### Tugas Anda
Teruskan berita tentang razia tambang timah ilegal di Parit 40 Matras mulai dari kalimat terakhir yang tercantum di bawah.

### Kutipan Halaman

◇ ◇ ◇ ◇ ◇

BANGKA, Lintasbabel.iNews.id - Tim Polisi Hutan (Polhut) Kesatuan Pengelolaan Hutan Produksi (KPHP) Bubus Panca kembali mendatangi Parit 40 Matras Kecamatan Sungailiat Kabupaten Bangka, Provinsi Kepulauan Bangka Belitung (Babel), pada Senin (13/11/2023) siang. Puluhan penambang yang sedang asyik bekerja langsung kocar kacir meninggalkan lokasi, saat melihat kedatangan petugas.
Tim Polisi Hutan (Polhut) Kesatuan Pengelolaan Hutan Produksi (KPHP) Bubus Panca merazia tambang timah ilegal di Parit 40 Matras Kecamatan Sungailiat, Kabupaten Bangka. Foto: Lintasbabel.iNews.id/ Muhamad Maulana.
Dari pengakuan para penambang, sebelum bekerja di lokasi tersebut mereka sudah menyetorkan sejumlah uang agar bisa menambang kepada oknum anggota TNI berinisal S sebesar Rp300 ribu per penambang, dengan kesepakatan 20 persen pasir timah yang dihasilkan diambil 20 persen setiap sorenya.

◇ ◇ ◇ ◇ ◇

Entri Tersimpan
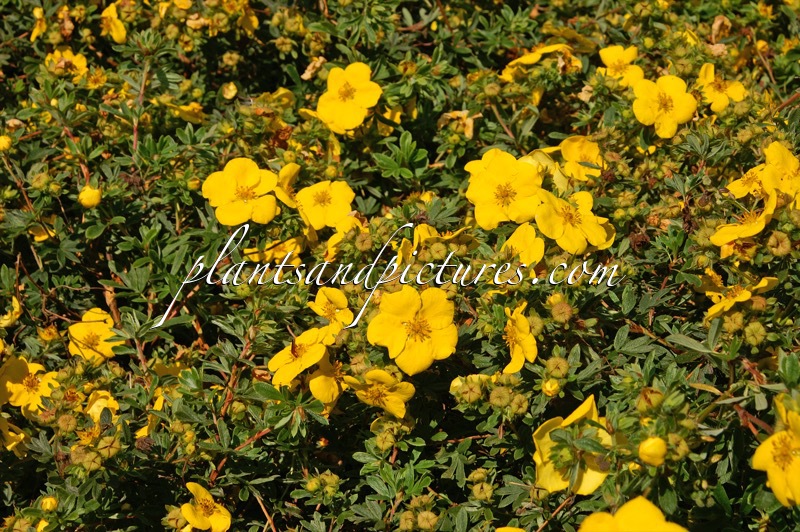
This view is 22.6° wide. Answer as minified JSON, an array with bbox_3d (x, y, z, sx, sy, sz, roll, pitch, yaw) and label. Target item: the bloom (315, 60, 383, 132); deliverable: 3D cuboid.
[{"bbox_3d":[-0.024,-0.079,0.940,0.032,0.010,0.033,7,70,9],"label":"bloom"}]

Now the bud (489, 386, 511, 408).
[{"bbox_3d":[0.037,0.049,0.745,0.009,0.009,0.009,0,63,0],"label":"bud"}]

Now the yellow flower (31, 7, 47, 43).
[{"bbox_3d":[-0.219,-0.146,1.212,0.014,0.021,0.011,-26,5,-39],"label":"yellow flower"}]

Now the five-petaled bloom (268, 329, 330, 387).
[{"bbox_3d":[-0.039,0.035,0.770,0.028,0.010,0.028,-38,27,9],"label":"five-petaled bloom"}]

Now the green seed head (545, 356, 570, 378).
[{"bbox_3d":[0.059,0.038,0.751,0.009,0.007,0.009,0,72,0],"label":"green seed head"}]

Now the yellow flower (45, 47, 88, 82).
[{"bbox_3d":[-0.183,-0.111,1.103,0.026,0.013,0.024,-3,57,-5],"label":"yellow flower"}]

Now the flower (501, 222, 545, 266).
[{"bbox_3d":[0.049,-0.007,0.825,0.023,0.012,0.024,10,72,16],"label":"flower"}]

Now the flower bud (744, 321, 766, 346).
[{"bbox_3d":[0.142,0.027,0.800,0.009,0.008,0.009,0,63,0],"label":"flower bud"}]

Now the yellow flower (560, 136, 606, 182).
[{"bbox_3d":[0.090,-0.052,0.990,0.025,0.009,0.025,-5,60,-10],"label":"yellow flower"}]

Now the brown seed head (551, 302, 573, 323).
[{"bbox_3d":[0.065,0.018,0.810,0.009,0.008,0.009,0,60,0],"label":"brown seed head"}]

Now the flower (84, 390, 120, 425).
[{"bbox_3d":[-0.122,0.058,0.822,0.015,0.014,0.015,-4,70,-8],"label":"flower"}]

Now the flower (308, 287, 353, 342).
[{"bbox_3d":[-0.027,0.018,0.775,0.020,0.012,0.022,5,67,9],"label":"flower"}]

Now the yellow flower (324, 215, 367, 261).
[{"bbox_3d":[-0.023,-0.012,0.830,0.023,0.013,0.021,23,67,32],"label":"yellow flower"}]

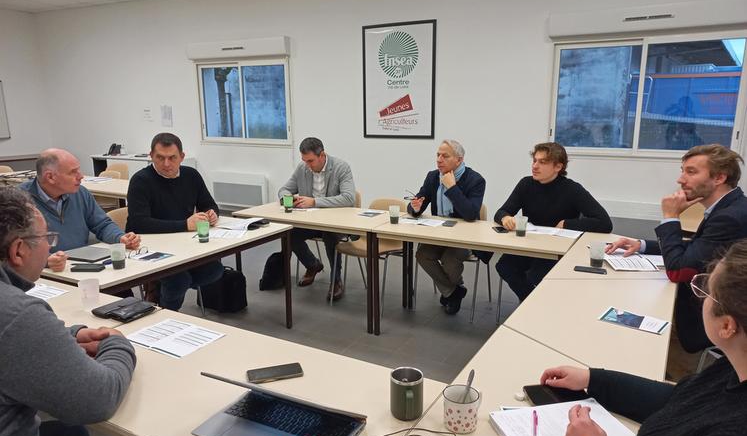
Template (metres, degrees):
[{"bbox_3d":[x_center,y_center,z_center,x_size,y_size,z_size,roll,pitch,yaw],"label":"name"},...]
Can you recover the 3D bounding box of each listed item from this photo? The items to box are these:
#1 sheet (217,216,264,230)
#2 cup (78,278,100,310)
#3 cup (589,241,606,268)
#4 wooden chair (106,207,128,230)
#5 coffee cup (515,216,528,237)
[{"bbox_3d":[-0.954,0.023,3.731,0.290,0.040,0.250,6,13,27],"label":"sheet"},{"bbox_3d":[-1.157,0.310,2.194,0.077,0.118,0.077,0,12,0],"label":"cup"},{"bbox_3d":[1.138,0.184,2.717,0.078,0.124,0.078,6,14,28],"label":"cup"},{"bbox_3d":[-1.625,0.350,3.959,0.510,0.800,0.480,6,13,27],"label":"wooden chair"},{"bbox_3d":[0.941,0.054,3.425,0.077,0.118,0.077,0,12,0],"label":"coffee cup"}]

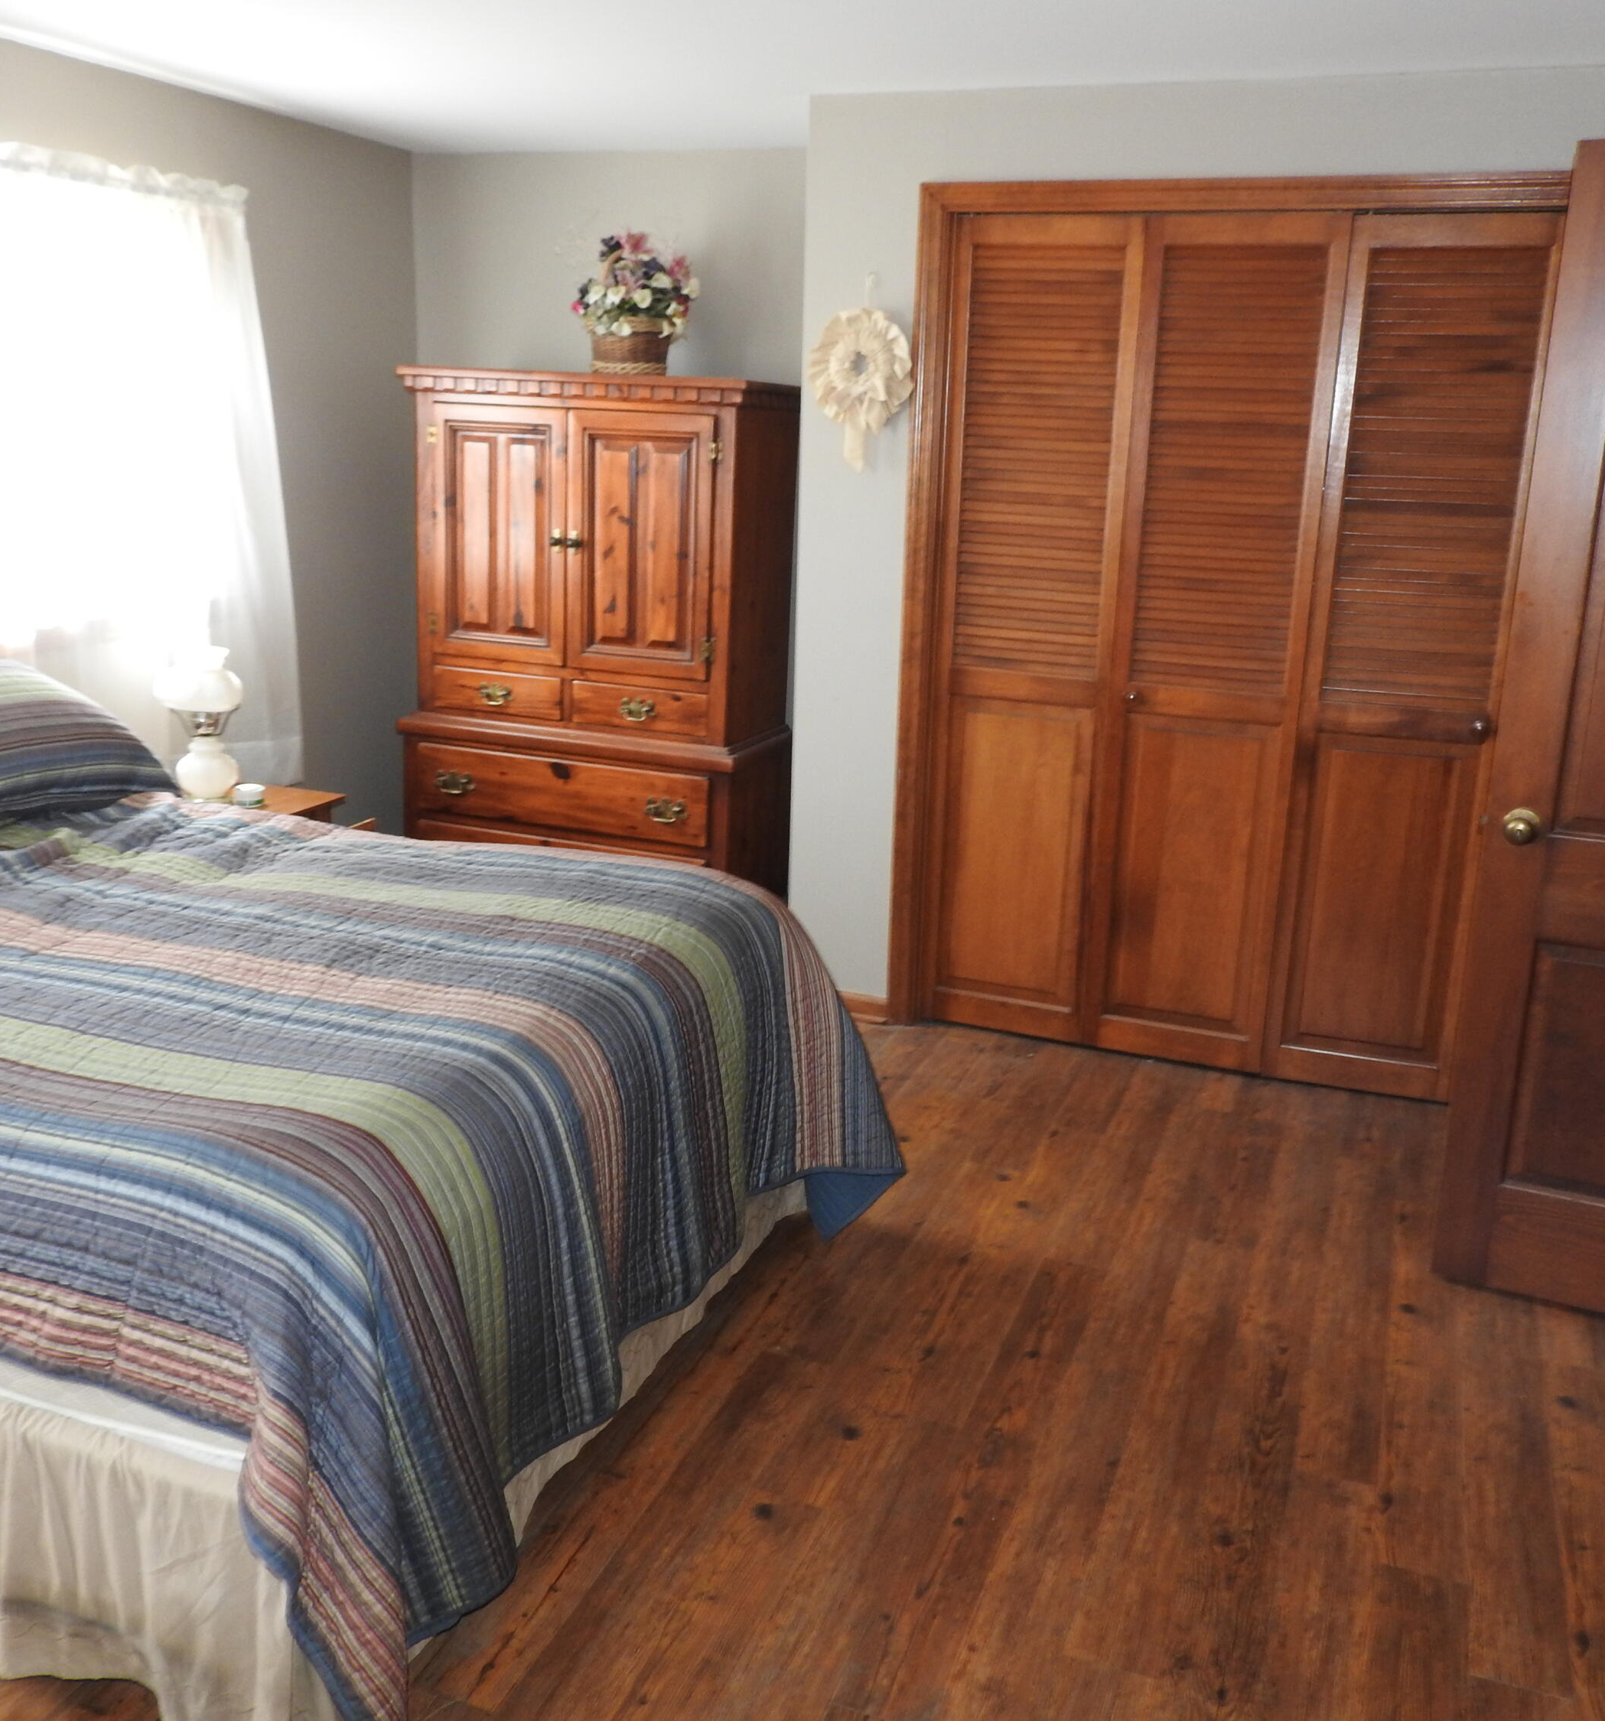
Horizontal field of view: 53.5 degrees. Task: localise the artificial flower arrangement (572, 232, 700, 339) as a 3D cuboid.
[{"bbox_3d":[-0.460,-1.591,4.419,0.330,0.275,0.270,7,16,20],"label":"artificial flower arrangement"}]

◇ ◇ ◇ ◇ ◇

### Hasil Latihan
"Kalau ga ada yang koordinir mana bisa kami masuk di sini. Awal mau masuk bayar Rp150 ribu. Setelah set alat ditarik lagi Rp150 ribu," ujar salah satu penambang yang tak ingin disebutkan namanya.
Di lokasi tersebut, kata para penambang hasil pasir timah yang didapat sangat menjanjikan. Dalam satu hari saja, penambang bisa mendapatkan timah sebanyak 20-30 kilogram, minimal mendapat 2-3 kilogram.
"Kalo sore hari pas mau nyuci. Nanti ada pengurusnya datang ambil potongan hasil timah. Misalnya 20 kilogram mereka ambil 4 kilogram," katanya.
Tak hanya itu, para penambang juga mengaku, setiap sore hari lokasi yang mereka kerjakan kerap didatangi oknum wartawan untuk menerima jatah.
"Karena kami sudah bayar setoran dan potongan hasil timah. Jadi kami tidak tau lagi uang itu dibagi bagikan ke siapa siapa. Ada wartawan juga kalo sore ke sini. Banyak, ga tau nama-namanya," tuturnya.
Para penambang mengaku tidak ada jaminan perlindungan untuk para penambang yang bekerja di lokasi kawasan tersebut, termasuk jika ada penertiban atau peralatan tamabang mereka hilang.
"Tidak ada jaminan. Jadi kami juga lelah kalau ada kabar penertiban kami harus bongkar mesin, angkat. Masuk lagi. Begitu la seterusnya," tuturnya.
Para penambang di sekitar lokasi sebenarnya mengetahui lokasi yang mereka kerjakan masuk kawasan Progam Penanaman pohon Kayu Putih KLHK RI. Namun, dengan alasan kebutuhan hidup mereka terpaksa harus bekerja secara ilegal.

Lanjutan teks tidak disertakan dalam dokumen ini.